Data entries
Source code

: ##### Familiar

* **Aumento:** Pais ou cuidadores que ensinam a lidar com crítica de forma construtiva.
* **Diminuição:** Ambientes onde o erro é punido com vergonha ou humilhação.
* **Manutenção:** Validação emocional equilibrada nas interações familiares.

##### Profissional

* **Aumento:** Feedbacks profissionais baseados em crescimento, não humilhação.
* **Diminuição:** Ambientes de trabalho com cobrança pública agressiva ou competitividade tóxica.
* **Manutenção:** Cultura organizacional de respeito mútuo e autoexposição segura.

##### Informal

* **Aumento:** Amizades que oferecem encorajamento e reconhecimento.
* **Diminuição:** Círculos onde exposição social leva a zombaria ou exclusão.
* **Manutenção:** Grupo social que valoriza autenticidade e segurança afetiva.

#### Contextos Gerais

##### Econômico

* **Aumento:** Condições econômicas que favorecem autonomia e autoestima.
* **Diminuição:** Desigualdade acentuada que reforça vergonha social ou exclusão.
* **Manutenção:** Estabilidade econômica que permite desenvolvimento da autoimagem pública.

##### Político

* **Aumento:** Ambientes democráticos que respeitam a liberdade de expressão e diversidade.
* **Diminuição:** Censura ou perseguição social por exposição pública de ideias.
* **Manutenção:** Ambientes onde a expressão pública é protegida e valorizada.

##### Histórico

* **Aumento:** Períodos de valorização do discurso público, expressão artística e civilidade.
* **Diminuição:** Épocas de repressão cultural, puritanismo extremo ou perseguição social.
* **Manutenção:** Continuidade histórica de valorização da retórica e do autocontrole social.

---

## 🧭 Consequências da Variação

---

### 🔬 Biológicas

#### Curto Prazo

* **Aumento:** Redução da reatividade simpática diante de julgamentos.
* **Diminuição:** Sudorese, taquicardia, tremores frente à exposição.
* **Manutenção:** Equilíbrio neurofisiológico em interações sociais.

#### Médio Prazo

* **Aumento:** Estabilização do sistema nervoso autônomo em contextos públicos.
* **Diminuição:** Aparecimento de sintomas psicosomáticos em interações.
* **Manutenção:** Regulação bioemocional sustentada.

What the task requires
Include both ends. Return the line holding "do autocontrole social." and all lines after it in the records above, exactly as written.

Reply
* **Manutenção:** Continuidade histórica de valorização da retórica e do autocontrole social.

---

## 🧭 Consequências da Variação

---

### 🔬 Biológicas

#### Curto Prazo

* **Aumento:** Redução da reatividade simpática diante de julgamentos.
* **Diminuição:** Sudorese, taquicardia, tremores frente à exposição.
* **Manutenção:** Equilíbrio neurofisiológico em interações sociais.

#### Médio Prazo

* **Aumento:** Estabilização do sistema nervoso autônomo em contextos públicos.
* **Diminuição:** Aparecimento de sintomas psicosomáticos em interações.
* **Manutenção:** Regulação bioemocional sustentada.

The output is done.